Traditional approaches fail:
- Send file to LLM context: 10MB CSV = ~100,000+ tokens. Expensive, slow, often impossible.
- Write a script: Context switch, setup overhead, not conversational.
- Use pandas/Excel: Great for humans, useless for LLM automation.
The Solution
DataQL lets you query any data file using SQL. One command, instant results:
# Instead of sending 50,000 rows to an LLM...
dataql run -f sales.csv -q "SELECT region, SUM(revenue) FROM sales GROUP BY region"
# You get just what you need:
# region | SUM(revenue)
# North | 1,234,567
# South | 987,654
Why This Matters
| Scenario | Without DataQL | With DataQL |
|---|---|---|
| Analyze 10MB CSV with LLM | ~100,000 tokens ($3+) | ~500 tokens ($0.01) |
| Query data from S3 | Download → Script → Parse | One command |
| Join CSV + JSON + Database | Custom ETL pipeline | Single SQL query |
| Automate data reports | Complex scripts | Simple CLI + cron |
| LLM data analysis | Context overflow | No size limit |
Key Benefits
- Token Efficient: LLMs get query results, not raw data. 99% reduction in token usage.
- Universal Format Support: CSV, JSON, Parquet, Excel, XML, YAML, Avro, ORC - all queryable with SQL.
- Any Data Source: Local files, URLs, S3, GCS, Azure, PostgreSQL, MySQL, MongoDB.
- LLM-Native: Built-in MCP server for Claude, Codex, Gemini.

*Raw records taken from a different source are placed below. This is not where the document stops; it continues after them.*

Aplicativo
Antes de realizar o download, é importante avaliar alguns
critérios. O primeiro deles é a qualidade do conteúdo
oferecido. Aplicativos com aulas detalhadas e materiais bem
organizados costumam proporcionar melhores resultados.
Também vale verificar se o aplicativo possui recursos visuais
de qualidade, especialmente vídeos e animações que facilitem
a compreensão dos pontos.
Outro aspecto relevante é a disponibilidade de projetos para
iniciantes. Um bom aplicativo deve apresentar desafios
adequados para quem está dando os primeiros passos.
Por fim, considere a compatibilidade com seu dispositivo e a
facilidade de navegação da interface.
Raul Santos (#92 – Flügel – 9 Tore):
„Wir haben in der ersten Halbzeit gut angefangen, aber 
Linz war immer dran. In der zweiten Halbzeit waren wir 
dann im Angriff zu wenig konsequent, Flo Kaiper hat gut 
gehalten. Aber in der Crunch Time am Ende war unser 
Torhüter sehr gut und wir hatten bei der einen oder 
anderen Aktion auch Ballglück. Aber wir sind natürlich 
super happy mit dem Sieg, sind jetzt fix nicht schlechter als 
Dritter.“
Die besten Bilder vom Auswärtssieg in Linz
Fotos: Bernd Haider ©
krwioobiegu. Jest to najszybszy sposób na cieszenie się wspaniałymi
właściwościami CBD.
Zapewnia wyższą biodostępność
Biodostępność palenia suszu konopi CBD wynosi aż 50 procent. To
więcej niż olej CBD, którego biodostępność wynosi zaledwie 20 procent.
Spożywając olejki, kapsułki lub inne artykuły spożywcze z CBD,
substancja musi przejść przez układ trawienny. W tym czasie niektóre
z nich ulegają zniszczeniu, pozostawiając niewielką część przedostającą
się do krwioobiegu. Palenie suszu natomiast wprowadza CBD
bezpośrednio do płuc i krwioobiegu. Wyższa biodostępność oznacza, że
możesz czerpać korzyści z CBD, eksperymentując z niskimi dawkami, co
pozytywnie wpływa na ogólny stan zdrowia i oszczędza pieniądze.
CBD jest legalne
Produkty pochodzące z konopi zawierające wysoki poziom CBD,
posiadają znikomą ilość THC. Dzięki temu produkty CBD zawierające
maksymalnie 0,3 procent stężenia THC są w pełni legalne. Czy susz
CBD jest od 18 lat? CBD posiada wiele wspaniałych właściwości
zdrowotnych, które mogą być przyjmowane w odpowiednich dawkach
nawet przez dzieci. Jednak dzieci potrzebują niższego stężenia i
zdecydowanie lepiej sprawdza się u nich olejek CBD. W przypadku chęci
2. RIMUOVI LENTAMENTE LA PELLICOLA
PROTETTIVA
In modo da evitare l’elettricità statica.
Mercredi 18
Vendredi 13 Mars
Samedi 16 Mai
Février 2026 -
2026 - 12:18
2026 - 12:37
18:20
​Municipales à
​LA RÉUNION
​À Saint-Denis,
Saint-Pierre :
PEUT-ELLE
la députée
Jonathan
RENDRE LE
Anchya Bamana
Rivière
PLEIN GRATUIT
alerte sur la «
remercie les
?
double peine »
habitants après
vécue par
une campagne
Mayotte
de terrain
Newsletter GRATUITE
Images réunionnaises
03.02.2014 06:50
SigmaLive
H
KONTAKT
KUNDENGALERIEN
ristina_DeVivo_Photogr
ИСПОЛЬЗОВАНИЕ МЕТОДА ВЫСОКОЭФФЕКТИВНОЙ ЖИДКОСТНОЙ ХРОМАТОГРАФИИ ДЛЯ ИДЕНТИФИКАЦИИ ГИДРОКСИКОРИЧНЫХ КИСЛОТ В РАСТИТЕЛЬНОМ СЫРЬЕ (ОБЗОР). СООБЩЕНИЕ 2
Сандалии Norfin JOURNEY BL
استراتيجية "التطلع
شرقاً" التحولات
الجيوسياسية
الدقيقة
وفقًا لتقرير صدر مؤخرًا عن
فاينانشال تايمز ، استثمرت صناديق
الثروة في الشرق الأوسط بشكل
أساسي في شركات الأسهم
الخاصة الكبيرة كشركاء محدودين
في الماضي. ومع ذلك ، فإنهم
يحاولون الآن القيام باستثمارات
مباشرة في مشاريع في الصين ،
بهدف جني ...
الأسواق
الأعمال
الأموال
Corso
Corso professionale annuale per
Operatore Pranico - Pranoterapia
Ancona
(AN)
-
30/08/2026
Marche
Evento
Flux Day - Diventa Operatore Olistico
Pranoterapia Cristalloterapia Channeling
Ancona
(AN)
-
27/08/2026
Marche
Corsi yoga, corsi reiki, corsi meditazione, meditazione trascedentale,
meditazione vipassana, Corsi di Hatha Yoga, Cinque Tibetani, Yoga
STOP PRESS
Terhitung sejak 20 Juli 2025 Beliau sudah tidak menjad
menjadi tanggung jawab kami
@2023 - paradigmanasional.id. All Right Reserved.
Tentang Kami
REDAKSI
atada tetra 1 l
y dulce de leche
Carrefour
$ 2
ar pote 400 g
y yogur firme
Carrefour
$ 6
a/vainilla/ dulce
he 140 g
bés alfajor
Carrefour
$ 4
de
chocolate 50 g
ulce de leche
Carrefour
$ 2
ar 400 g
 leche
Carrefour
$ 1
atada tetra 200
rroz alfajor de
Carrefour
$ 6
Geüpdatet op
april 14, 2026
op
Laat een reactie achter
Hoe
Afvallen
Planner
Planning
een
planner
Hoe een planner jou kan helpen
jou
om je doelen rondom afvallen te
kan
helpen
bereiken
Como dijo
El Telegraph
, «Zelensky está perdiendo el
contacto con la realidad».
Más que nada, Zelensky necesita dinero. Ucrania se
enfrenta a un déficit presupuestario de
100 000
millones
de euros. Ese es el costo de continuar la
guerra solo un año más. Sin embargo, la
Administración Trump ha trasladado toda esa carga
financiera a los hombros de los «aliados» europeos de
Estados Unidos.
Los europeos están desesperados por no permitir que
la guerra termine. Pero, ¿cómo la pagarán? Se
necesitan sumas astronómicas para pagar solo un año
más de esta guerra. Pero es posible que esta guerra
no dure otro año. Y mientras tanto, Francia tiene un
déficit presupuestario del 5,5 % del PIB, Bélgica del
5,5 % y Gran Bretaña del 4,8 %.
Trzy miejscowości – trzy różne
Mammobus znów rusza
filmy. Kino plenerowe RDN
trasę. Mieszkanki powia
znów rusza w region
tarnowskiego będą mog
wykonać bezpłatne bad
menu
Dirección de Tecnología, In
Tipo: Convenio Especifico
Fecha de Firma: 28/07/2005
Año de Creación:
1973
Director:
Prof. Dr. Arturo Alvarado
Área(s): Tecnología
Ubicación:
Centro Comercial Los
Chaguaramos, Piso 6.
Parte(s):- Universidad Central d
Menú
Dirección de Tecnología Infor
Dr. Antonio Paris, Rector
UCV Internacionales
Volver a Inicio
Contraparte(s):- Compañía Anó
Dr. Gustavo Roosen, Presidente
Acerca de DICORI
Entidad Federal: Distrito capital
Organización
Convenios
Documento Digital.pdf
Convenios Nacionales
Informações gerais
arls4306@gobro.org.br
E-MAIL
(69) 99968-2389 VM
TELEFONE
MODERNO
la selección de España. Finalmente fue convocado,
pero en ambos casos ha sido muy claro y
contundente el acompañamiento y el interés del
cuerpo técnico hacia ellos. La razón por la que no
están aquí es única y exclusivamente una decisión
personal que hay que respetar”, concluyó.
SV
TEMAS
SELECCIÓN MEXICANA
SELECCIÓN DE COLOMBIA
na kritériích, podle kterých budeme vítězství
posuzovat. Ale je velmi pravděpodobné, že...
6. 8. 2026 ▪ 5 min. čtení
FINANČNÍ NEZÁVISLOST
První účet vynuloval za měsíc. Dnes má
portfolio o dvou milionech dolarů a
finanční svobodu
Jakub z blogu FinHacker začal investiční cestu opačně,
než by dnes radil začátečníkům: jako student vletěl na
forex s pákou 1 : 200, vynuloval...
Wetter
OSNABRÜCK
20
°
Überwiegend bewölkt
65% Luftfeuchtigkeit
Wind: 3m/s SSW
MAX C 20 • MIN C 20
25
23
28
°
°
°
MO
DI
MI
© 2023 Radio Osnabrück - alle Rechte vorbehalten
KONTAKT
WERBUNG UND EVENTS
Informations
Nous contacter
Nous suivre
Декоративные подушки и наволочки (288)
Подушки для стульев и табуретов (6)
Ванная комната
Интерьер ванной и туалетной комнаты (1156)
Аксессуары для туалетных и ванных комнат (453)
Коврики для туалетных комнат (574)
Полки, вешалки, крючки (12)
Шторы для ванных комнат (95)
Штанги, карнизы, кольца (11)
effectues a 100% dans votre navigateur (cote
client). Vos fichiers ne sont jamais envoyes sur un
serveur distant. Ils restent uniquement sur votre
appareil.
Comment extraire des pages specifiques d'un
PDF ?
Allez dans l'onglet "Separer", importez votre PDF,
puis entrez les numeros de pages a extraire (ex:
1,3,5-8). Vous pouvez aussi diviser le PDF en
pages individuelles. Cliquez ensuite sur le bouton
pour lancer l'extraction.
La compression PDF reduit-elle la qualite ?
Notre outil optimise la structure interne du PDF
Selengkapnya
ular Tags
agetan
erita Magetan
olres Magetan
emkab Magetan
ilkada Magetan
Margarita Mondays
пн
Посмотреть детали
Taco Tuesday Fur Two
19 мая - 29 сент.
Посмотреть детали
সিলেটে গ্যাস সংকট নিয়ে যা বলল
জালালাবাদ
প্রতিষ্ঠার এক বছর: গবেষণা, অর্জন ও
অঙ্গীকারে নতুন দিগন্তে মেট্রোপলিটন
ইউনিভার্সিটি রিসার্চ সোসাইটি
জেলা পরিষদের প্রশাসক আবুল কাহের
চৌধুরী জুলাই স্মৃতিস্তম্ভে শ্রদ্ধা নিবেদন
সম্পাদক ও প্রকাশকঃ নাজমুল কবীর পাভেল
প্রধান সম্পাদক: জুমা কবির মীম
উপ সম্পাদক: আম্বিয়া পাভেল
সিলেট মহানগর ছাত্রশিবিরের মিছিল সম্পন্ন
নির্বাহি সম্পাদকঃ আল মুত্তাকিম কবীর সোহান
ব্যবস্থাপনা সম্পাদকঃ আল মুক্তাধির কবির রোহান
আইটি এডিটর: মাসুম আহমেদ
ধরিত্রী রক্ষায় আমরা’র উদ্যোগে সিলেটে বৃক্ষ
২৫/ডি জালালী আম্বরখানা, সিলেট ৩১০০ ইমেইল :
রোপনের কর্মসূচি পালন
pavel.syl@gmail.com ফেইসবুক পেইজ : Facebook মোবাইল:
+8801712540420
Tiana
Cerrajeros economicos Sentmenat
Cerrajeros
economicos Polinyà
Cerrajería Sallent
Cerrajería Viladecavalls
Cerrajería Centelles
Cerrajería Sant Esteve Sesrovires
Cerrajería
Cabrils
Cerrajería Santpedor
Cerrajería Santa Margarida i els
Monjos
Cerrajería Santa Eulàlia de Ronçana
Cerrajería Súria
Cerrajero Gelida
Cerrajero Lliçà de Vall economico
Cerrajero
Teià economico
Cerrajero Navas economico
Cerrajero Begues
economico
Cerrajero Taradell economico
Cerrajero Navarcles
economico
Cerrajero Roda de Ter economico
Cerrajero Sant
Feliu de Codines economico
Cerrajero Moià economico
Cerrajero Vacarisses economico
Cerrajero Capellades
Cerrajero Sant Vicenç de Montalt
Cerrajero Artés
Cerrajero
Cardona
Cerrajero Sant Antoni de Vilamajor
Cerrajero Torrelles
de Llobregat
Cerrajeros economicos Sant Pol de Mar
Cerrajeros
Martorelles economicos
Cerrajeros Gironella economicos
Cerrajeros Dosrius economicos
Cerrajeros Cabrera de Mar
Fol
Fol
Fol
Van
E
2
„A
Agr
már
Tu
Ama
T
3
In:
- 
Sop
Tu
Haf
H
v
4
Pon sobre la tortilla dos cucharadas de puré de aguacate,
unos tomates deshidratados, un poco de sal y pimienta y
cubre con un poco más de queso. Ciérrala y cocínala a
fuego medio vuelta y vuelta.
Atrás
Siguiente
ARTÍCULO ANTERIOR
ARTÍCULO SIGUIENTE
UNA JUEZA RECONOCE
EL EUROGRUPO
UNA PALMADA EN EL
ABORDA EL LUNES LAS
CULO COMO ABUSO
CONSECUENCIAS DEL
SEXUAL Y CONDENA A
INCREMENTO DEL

Skills for Claude Code.
- Zero Setup: Single binary, no dependencies, no configuration files.
- Familiar Syntax: If you know SQL, you know DataQL.
Features
Supported File Formats:
- CSV (with configurable delimiter)
- JSON (arrays or single objects)
- JSONL/NDJSON (newline-delimited JSON)
- XML
- YAML
- Parquet
- Excel (.xlsx, .xls)
- Avro
- ORC
Data Sources:
- Local files
- HTTP/HTTPS URLs
- Amazon S3
- Google Cloud Storage
- Azure Blob Storage
- Standard input (stdin)
Database Connectors:
- PostgreSQL
- MySQL
- DuckDB
- MongoDB
Key Capabilities:
- Execute SQL queries using SQLite syntax
- Export results to CSV or JSONL formats
- Interactive REPL mode with command history
- Progress bar for large file operations
- Parallel file processing for multiple inputs
- Automatic flattening of nested JSON objects
- Join data from multiple sources
LLM Integration:
- MCP Server for Claude Code, OpenAI Codex, Google Gemini
- Auto-activating Claude Code Skills
- Token-efficient data processing for AI assistants
Quick Start
Installation
Linux / macOS:
curl -fsSL https://raw.githubusercontent.com/adrianolaselva/dataql/main/scripts/install.sh | bash
Windows (PowerShell):
irm https://raw.githubusercontent.com/adrianolaselva/dataql/main/scripts/install.ps1 | iex
Hello World
# Create a sample CSV file
echo -e "id,name,age\n1,Alice,28\n2,Bob,35\n3,Charlie,42" > users.csv
# Query the data
dataql run -f users.csv -q "SELECT * FROM users WHERE age > 30"
Basic Usage
# Query a CSV file
dataql run -f data.csv -q "SELECT * FROM data WHERE amount > 100"
# Query a JSON file
dataql run -f users.json -q "SELECT name, email FROM users WHERE status = 'active'"
# Query from URL
dataql run -f "https://example.com/data.csv" -q "SELECT * FROM data"
# Query from S3
dataql run -f "s3://my-bucket/data.csv" -q "SELECT * FROM data"
# Query from PostgreSQL
dataql run -f "postgres://user:pass@localhost/db?table=users" -q "SELECT * FROM users"
# Read from stdin
cat data.csv | dataql run -f - -q "SELECT * FROM stdin"
# Export results
dataql run -f input.csv -q "SELECT * FROM input" -e output.jsonl -t jsonl
Interactive Mode
dataql run -f sales.csv
dataql> .tables
dataql> .schema sales
dataql> SELECT product, SUM(amount) as total FROM sales GROUP BY product ORDER BY total DESC;
dataql> .exit
Documentation
- Getting Started - Installation and Hello World examples
- CLI Reference - Complete command-line reference
- Data Sources - Working with S3, GCS, Azure, URLs, and stdin
- Database Connections - Connect to PostgreSQL, MySQL, DuckDB, MongoDB
- LLM Integration - Use DataQL with Claude, Codex, Gemini
- MCP Setup - Configure MCP server for LLM integration
- Examples - Real-world usage examples and automation scripts
About
A rewrite of csvql (2019), built entirely with AI assistance. An experiment in AI-assisted development that turned out pretty well.
License
This project is licensed under the MIT License - see the LICENSE file for details.